Synthetic benchmark and mock model outputs. The harness logic is real and unit-tested.
Eval Gauntlet treats prompt changes the way CI treats code changes. The task under test is structured extraction: given a short infrastructure snippet, produce one security finding as strict JSON ({severity, control, evidence}). A hand-authored synthetic benchmark of 24 gold-labeled cases is scored against two static mock model output sets standing in for prompt v1 and prompt v2, seeded with the failure modes that show up in real eval work: missed findings, wrong severities, hallucinated control ids and malformed JSON (truncation, single quotes, trailing commas, prose preambles).

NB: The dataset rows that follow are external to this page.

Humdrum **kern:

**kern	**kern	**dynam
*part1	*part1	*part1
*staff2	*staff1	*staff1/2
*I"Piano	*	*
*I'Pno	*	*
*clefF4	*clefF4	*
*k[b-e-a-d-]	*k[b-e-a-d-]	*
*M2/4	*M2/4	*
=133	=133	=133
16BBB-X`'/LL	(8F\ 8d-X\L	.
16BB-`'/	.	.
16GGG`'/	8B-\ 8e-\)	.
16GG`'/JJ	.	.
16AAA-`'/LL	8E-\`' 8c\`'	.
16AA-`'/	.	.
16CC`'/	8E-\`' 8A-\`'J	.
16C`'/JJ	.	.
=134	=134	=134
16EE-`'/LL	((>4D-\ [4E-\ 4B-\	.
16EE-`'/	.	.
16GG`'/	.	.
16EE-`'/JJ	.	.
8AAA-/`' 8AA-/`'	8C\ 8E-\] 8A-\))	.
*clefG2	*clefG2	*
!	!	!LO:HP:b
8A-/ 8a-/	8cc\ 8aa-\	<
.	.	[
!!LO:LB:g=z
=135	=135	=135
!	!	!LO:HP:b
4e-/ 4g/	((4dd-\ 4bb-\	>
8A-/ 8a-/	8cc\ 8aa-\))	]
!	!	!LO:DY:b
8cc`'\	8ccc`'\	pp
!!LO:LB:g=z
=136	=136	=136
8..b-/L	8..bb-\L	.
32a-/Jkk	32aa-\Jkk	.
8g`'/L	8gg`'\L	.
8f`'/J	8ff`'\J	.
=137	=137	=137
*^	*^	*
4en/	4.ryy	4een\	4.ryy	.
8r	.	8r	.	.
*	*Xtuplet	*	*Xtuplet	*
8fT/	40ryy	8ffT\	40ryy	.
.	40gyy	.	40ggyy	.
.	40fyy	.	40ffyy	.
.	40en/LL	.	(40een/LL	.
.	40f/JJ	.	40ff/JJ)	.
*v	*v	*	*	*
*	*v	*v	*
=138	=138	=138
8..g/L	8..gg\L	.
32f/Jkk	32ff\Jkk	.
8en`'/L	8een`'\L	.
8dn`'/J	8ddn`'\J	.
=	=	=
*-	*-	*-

The harness parses each output through a strict two-layer validator (syntactic JSON, then schema shape), runs four scorers (exact match, per-field precision/recall/F1, a severity-weighted score so critical cases count most, and a strict-JSON validity rate), then compares the two runs case by case to produce improved/regressed/unchanged verdicts plus aggregate deltas. The built-in comparison makes the core point of regression-aware evals: v2 lifts every aggregate while still breaking two cases that v1 got right, which only the per-case gate catches. The benchmark is synthetic by design; the parsing, scoring and comparison machinery is real, fully deterministic and covered by 27 unit tests.
- TypeScript
- React
- Next.js
- Vitest
- Strict JSON validation
- Precision / Recall / F1
Architecture · gold labels → strict parse → multi-scorer → regression gate
Gold benchmark
24 hand-authored synthetic cases: an infrastructure snippet plus the expected {severity, control, evidence} finding.
Strict parsing
Each raw model output passes two layers: syntactic JSON, then schema shape. Trailing commas, prose preambles and missing keys all fail loudly.
Multi-scorer
Exact match, per-field precision/recall/F1, severity-weighted accuracy and strict-JSON validity, computed per run.
Regression gate
Prompt v1 vs v2 compared case by case into improved/regressed/unchanged verdicts, so a better aggregate cannot hide broken cases.
- Gold-labeled cases
- 24
- Scorers
- 4
- Mock outputs scored
- 48 (24 × 2 prompts)
- Unit tests
- 27 passing